Bombers owner uses a billboard to lobby Sen. Roy McDonald on same-sex marriage

by Taylor Morris on June 8, 2011

The debate over same-sex marriage took a very public twist last week, when Bombers Burrito Bar owner Matt Baumgartner bought billboard space near Interstate 787, calling for Sen. Roy McDonald (R-Saratoga) to support an impending bill that will grant same-sex couples the right to marry in New York.

The billboard, which reads, “To: Senator McDonald/Please support marriage for ALL loving couples” popped up late last week, with the Bombers Burrito Bar logo beside the text. The political message cost Baumgartner—the openly gay owner of Bombers, Wolff’s Beirgarten, and the blog fridaypuppy.com—just under $4,000 and will be up until June 20, the same day the Senate session ends.

Sen. McDonald is one of the few remaining “undecided” senators in the debate over marriage equality. Though the senator voted no on the issue in both 2007—then as an assemblyman—and 2009, he has left himself room for a change of position by not taking a definitive public stance in this year’s debate. Attempts to reach the state senator and his press office failed, and phone calls were not returned by press time.

“I thought a billboard would . . . reach a lot of people, make a big statement . . . and bring some sort of attention to the issue,” Baumgartner said of his decision to use the billboard medium. Baumgartner chose to address Sen. McDonald because he owns property in McDonald’s 43rd district and is considering opening another Bombers location in Troy, also part of the 43rd.

Baumgartner’s billboard, his self-described “simple and polite message to the senator,” has garnered much attention, and, as seen in a redacted email on his blog last weekend, brought some criticism to his phone line and inbox. The reaction has been “better than expected,” according to Baumgartner, who recognizes Albany as a “liberal area in general.”

“I was not expecting a huge backlash in my personal life,” the business owner explained, noting, “I can sleep better at night knowing that I can try and make this change.”

The change Baumgartner refers to may be only days away. Gov. Cuomo has openly stated he desire to see the Senate to vote on a same-sex marriage bill before the legislative sessions ends June 20. Quinnipiac poll numbers from released June 2 show 58 percent of New Yorkers supporting same-sex marriage, with support among 72 percent of Democrats and only 34 percent of Republicans. “New Yorkers support same-sex marriage, but their top priorities are the property tax cap and ethics reform,” said Maurice Carroll, director of the Quinnipiac University Polling Institute, in a written statement released with the poll results. With Cuomo introducing new ethics legislation this week, that list of priorities is shrinking.

“It’s terrific for citizens across the state to do whatever is in their power to encourage marriage equality,” said Ron Zacchi, executive director of Marriage Equality New York, a grassroots, single-issue organization and political action committee dedicated to advancing the marriage rights of same-sex couples in New York. Zacchi continued, “For the senators that are undecided, its time to take the step and decide.”

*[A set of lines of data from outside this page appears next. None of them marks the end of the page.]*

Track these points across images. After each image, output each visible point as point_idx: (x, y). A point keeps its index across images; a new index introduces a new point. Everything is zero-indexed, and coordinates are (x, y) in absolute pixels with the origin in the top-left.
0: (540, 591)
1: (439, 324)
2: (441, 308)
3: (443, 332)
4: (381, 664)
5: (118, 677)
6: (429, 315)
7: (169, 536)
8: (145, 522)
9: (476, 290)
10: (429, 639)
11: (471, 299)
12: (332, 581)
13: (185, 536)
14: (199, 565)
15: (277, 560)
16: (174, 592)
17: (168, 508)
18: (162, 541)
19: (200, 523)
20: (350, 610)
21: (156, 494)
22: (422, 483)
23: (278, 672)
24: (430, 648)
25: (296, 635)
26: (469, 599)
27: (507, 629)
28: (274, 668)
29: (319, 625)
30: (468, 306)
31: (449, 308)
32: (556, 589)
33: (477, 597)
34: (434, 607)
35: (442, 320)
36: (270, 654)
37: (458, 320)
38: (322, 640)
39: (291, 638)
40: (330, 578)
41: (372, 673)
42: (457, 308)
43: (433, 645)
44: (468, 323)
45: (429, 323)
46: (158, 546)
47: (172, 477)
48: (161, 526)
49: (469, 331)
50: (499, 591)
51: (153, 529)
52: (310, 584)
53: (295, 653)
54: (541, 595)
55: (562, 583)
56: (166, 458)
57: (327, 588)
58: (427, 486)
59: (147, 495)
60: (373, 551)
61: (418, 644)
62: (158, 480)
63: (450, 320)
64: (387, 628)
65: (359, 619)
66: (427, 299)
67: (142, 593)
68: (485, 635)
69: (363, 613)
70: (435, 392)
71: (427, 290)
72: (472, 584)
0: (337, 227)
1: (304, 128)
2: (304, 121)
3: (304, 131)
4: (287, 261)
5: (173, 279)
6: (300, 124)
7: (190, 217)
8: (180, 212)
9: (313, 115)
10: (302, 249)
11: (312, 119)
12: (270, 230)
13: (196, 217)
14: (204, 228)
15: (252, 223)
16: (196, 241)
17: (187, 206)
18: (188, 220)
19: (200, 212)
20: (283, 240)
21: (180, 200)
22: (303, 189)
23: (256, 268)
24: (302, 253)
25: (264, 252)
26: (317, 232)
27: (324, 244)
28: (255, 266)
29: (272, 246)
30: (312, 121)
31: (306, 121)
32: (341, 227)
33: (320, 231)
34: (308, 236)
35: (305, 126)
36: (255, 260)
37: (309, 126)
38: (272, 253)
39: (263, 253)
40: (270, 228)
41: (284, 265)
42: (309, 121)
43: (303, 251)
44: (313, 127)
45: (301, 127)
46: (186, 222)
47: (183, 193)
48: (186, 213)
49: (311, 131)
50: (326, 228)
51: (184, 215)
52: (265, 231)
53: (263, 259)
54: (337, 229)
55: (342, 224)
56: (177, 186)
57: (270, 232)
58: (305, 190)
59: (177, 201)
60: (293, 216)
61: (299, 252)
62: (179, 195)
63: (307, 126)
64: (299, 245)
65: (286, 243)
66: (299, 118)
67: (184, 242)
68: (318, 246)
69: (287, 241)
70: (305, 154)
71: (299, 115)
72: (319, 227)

Sen. McDonald has been the target of intense lobbying and focus, with interest groups and political parties vying for his support. MENY has had conversations with the senator in the past, and Zacchi is hopeful that McDonald will change his vote in 2011. “The senator, in discussions, had expressed . . . through education and more awareness of the intricacies of the issue. . . . had definitely looked at his choice and wondered if there was maybe another way of looking at it,” Zacchi said of the senator’s views.

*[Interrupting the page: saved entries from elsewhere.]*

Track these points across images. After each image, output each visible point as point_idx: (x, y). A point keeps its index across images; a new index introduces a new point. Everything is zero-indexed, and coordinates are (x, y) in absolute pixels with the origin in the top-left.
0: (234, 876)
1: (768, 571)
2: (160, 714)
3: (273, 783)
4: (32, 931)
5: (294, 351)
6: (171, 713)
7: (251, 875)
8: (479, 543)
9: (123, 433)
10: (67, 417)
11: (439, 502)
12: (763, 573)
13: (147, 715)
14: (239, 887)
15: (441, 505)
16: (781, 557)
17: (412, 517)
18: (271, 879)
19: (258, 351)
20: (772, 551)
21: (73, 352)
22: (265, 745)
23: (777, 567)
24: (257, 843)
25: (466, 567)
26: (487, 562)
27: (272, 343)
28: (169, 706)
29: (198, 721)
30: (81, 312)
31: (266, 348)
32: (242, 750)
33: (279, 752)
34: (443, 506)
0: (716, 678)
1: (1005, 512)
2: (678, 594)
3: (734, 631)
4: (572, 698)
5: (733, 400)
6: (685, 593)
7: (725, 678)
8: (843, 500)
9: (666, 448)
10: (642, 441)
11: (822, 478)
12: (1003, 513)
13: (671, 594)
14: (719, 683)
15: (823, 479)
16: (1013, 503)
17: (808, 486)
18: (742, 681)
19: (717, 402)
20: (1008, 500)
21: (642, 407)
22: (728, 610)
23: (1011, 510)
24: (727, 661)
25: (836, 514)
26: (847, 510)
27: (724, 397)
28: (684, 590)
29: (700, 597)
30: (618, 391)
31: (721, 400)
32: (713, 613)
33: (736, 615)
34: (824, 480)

Same-sex marriage opponents include Conservative Party chairman Michael Long, who has pledged to withdrawal support from any candidate supporting the issue. The chairman told The New York Times last month, “You say ‘I’m not for traditional marriage,’ you’re not going to get our endorsement. It’s as simple as that.”

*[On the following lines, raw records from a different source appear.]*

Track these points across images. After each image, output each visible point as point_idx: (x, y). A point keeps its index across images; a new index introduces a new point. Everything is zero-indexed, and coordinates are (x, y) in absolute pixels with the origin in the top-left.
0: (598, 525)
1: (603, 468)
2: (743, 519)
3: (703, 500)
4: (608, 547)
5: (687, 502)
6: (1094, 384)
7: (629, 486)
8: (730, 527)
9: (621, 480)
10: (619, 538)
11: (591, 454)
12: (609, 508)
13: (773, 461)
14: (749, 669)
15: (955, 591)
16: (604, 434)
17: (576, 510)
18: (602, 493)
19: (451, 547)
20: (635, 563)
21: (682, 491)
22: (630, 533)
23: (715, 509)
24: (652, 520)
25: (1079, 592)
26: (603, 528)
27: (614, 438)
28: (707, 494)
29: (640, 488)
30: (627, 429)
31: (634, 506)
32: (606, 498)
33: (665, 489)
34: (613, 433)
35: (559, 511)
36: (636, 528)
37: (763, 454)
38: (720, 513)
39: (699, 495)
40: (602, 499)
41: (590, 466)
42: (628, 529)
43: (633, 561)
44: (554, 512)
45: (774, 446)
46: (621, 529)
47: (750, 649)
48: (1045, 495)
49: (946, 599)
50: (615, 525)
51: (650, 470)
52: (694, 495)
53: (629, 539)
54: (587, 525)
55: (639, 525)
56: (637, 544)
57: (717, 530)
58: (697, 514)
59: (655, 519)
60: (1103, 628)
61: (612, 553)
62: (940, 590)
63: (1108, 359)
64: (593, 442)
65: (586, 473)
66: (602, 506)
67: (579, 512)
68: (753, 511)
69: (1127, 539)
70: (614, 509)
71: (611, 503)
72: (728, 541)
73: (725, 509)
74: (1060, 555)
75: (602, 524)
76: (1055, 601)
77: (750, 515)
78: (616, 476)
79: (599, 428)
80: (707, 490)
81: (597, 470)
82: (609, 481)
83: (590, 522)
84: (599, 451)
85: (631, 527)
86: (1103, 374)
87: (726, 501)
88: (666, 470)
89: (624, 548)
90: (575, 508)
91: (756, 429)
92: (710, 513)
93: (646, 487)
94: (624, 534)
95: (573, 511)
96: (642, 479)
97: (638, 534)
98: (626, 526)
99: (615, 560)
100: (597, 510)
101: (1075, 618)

For now, the billboard—the closest digital billboard to the Capitol—remains up. “It’s important to note, this isn’t a renegade statement. The governor himself is for it; the majority of Americans are for it. It’s going to happen,” Baumgartner said of same-sex marriage in New York, continuing, “It’s my life; I’m a gay guy; I’m not just temporarily concerned about this. If it fails this year, I’ll put that billboard up every year.”